## WHAT TO DO
When the word "picture" shows up in a line of the records below, copy that line.

## RECORDS TO PROCESS
....
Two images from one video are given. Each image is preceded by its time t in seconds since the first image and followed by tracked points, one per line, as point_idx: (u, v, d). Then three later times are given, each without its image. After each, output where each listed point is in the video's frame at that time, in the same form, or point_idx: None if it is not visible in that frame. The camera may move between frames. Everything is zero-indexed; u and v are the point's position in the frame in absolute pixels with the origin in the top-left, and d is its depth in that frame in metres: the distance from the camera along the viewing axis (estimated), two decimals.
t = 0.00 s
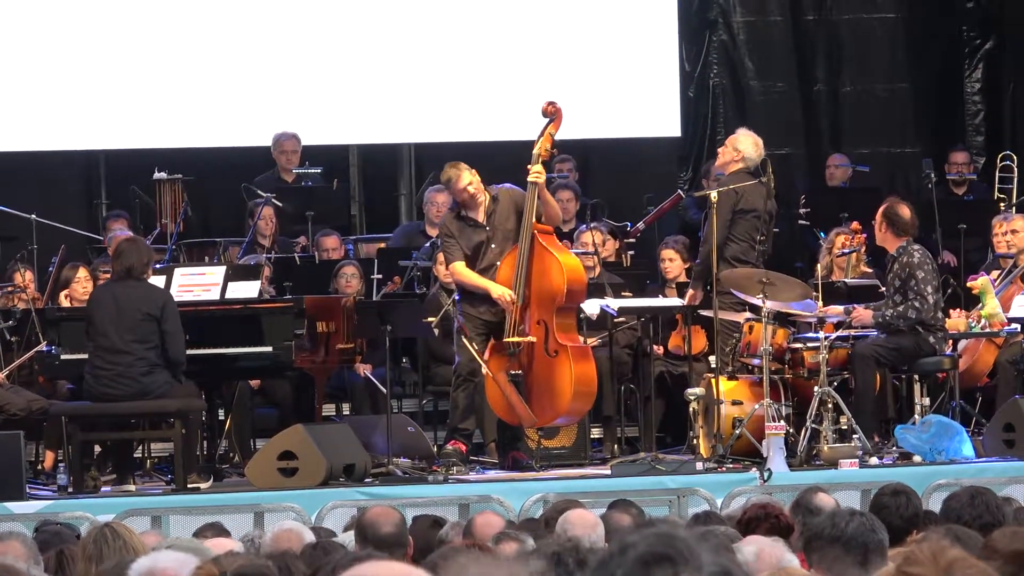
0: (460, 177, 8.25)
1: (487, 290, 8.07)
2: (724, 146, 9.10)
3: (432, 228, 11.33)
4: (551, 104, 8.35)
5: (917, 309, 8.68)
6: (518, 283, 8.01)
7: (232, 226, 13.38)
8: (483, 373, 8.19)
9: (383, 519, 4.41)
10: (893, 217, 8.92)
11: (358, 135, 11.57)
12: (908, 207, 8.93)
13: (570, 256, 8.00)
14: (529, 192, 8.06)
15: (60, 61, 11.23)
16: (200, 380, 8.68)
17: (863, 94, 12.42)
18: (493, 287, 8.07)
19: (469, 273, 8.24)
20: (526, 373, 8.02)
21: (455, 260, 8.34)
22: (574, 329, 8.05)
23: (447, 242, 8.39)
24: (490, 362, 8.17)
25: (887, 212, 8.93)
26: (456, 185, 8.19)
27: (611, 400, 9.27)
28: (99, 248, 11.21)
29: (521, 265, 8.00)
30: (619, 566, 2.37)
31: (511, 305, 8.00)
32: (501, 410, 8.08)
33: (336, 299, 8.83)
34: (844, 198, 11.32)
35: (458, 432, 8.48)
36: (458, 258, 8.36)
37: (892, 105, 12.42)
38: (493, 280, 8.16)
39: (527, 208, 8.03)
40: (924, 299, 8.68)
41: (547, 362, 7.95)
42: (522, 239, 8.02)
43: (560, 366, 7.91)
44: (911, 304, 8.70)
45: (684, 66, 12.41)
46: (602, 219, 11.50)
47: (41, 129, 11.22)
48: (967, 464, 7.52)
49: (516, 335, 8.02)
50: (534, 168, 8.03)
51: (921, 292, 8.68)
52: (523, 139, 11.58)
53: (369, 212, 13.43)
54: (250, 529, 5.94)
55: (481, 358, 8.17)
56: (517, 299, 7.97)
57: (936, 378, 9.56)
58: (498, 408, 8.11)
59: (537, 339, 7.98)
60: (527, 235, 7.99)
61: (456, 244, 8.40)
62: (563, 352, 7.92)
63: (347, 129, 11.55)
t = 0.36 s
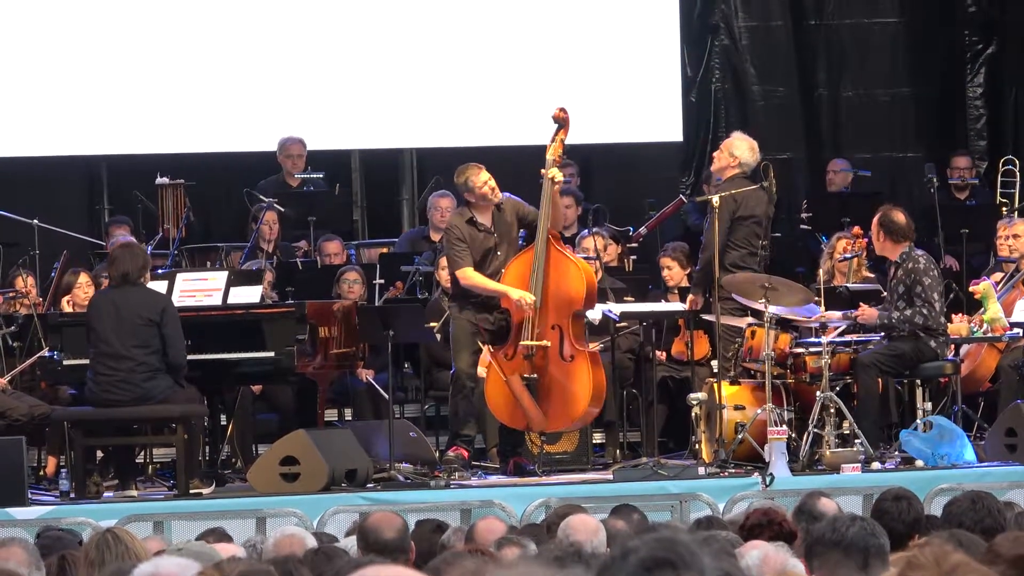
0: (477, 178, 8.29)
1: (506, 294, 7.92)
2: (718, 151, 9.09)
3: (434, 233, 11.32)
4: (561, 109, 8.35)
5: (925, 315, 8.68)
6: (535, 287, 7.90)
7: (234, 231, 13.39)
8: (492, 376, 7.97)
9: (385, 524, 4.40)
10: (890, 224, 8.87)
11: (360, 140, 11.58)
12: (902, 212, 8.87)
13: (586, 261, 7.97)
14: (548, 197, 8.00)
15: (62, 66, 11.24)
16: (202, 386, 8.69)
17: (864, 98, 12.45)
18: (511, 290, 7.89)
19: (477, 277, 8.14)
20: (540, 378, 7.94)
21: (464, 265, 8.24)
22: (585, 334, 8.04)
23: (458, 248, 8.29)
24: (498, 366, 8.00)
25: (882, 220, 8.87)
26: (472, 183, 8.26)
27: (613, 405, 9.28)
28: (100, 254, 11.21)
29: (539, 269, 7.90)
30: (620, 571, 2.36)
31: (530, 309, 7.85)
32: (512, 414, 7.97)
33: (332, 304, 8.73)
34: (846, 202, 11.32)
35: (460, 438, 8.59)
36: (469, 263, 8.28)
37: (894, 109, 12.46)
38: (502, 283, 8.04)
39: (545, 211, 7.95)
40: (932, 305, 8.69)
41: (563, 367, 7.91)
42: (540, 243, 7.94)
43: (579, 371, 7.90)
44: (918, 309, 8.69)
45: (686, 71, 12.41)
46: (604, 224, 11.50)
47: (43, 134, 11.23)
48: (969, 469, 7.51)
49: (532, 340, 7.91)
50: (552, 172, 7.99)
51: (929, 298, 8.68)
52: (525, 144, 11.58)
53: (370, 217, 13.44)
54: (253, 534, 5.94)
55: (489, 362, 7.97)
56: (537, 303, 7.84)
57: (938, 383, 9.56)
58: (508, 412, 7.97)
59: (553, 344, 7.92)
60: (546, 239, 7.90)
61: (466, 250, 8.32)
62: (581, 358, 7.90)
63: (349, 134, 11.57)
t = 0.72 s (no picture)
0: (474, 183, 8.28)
1: (514, 297, 7.95)
2: (717, 154, 9.11)
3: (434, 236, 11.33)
4: (573, 116, 8.37)
5: (927, 319, 8.68)
6: (547, 290, 7.91)
7: (234, 234, 13.39)
8: (500, 375, 8.00)
9: (386, 527, 4.40)
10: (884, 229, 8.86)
11: (359, 143, 11.58)
12: (898, 215, 8.85)
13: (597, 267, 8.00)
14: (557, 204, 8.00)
15: (61, 69, 11.25)
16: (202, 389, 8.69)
17: (864, 101, 12.45)
18: (522, 293, 7.92)
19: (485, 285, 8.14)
20: (549, 381, 7.93)
21: (471, 276, 8.21)
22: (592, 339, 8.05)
23: (463, 259, 8.27)
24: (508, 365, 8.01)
25: (878, 224, 8.87)
26: (474, 188, 8.28)
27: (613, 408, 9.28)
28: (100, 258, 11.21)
29: (551, 273, 7.92)
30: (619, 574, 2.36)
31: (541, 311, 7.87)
32: (518, 415, 7.96)
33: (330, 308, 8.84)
34: (846, 205, 11.33)
35: (460, 441, 8.64)
36: (475, 273, 8.25)
37: (894, 113, 12.45)
38: (509, 288, 8.07)
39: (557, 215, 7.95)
40: (932, 307, 8.68)
41: (572, 370, 7.91)
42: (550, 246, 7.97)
43: (588, 376, 7.90)
44: (919, 313, 8.69)
45: (685, 74, 12.43)
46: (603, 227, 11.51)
47: (43, 138, 11.24)
48: (969, 471, 7.51)
49: (543, 342, 7.91)
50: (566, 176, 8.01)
51: (929, 301, 8.67)
52: (524, 146, 11.58)
53: (370, 220, 13.45)
54: (252, 538, 5.94)
55: (501, 361, 8.00)
56: (548, 306, 7.86)
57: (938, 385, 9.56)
58: (514, 412, 7.96)
59: (563, 347, 7.92)
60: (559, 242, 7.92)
61: (472, 260, 8.30)
62: (591, 363, 7.91)
63: (348, 137, 11.57)
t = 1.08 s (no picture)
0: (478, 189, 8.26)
1: (511, 307, 7.94)
2: (720, 160, 9.11)
3: (433, 242, 11.36)
4: (575, 121, 8.37)
5: (924, 321, 8.68)
6: (546, 296, 7.91)
7: (233, 239, 13.40)
8: (497, 381, 7.99)
9: (385, 533, 4.39)
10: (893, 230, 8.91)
11: (358, 148, 11.58)
12: (910, 220, 8.93)
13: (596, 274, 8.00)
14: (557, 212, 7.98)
15: (60, 73, 11.24)
16: (201, 395, 8.69)
17: (863, 108, 12.44)
18: (518, 302, 7.92)
19: (482, 295, 8.13)
20: (546, 387, 7.94)
21: (468, 285, 8.22)
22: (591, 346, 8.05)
23: (459, 268, 8.27)
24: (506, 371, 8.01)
25: (889, 225, 8.93)
26: (473, 193, 8.27)
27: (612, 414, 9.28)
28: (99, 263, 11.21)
29: (550, 280, 7.91)
30: None
31: (538, 317, 7.88)
32: (515, 420, 7.96)
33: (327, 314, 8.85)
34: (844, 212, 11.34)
35: (459, 446, 8.64)
36: (470, 283, 8.26)
37: (892, 119, 12.43)
38: (508, 298, 8.05)
39: (556, 223, 7.94)
40: (930, 310, 8.68)
41: (570, 376, 7.91)
42: (550, 254, 7.94)
43: (586, 382, 7.90)
44: (917, 315, 8.68)
45: (684, 80, 12.45)
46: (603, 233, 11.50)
47: (42, 143, 11.24)
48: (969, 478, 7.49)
49: (541, 348, 7.92)
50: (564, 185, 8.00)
51: (927, 303, 8.67)
52: (524, 152, 11.59)
53: (369, 225, 13.47)
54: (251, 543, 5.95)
55: (498, 367, 8.00)
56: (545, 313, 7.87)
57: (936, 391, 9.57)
58: (511, 418, 7.97)
59: (561, 353, 7.93)
60: (558, 249, 7.91)
61: (467, 269, 8.31)
62: (588, 369, 7.91)
63: (347, 143, 11.57)
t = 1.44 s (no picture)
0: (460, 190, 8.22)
1: (508, 307, 7.93)
2: (721, 162, 9.13)
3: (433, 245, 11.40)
4: (573, 124, 8.34)
5: (923, 326, 8.69)
6: (544, 299, 7.90)
7: (233, 243, 13.41)
8: (496, 385, 7.98)
9: (384, 537, 4.39)
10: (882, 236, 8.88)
11: (358, 152, 11.59)
12: (897, 224, 8.86)
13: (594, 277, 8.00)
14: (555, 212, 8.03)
15: (60, 76, 11.24)
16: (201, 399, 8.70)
17: (863, 111, 12.46)
18: (514, 304, 7.91)
19: (481, 287, 8.13)
20: (545, 391, 7.93)
21: (465, 276, 8.21)
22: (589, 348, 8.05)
23: (456, 258, 8.27)
24: (505, 375, 8.00)
25: (877, 234, 8.89)
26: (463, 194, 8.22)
27: (612, 417, 9.29)
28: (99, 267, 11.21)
29: (548, 283, 7.92)
30: None
31: (536, 321, 7.88)
32: (514, 424, 7.96)
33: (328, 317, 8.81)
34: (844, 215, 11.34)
35: (459, 450, 8.50)
36: (469, 273, 8.27)
37: (891, 123, 12.47)
38: (506, 296, 8.05)
39: (554, 226, 7.95)
40: (929, 315, 8.70)
41: (568, 380, 7.91)
42: (547, 257, 7.98)
43: (584, 385, 7.90)
44: (916, 320, 8.70)
45: (683, 84, 12.42)
46: (602, 236, 11.50)
47: (42, 147, 11.24)
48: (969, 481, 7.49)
49: (539, 351, 7.92)
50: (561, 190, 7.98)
51: (926, 307, 8.70)
52: (524, 156, 11.59)
53: (369, 229, 13.47)
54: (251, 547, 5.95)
55: (496, 371, 7.98)
56: (543, 316, 7.87)
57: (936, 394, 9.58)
58: (510, 422, 7.96)
59: (559, 356, 7.93)
60: (556, 252, 7.93)
61: (464, 260, 8.31)
62: (587, 372, 7.91)
63: (347, 146, 11.57)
....
## RESPONSE BELOW
t = 0.72 s (no picture)
t = 1.08 s (no picture)
t = 1.44 s (no picture)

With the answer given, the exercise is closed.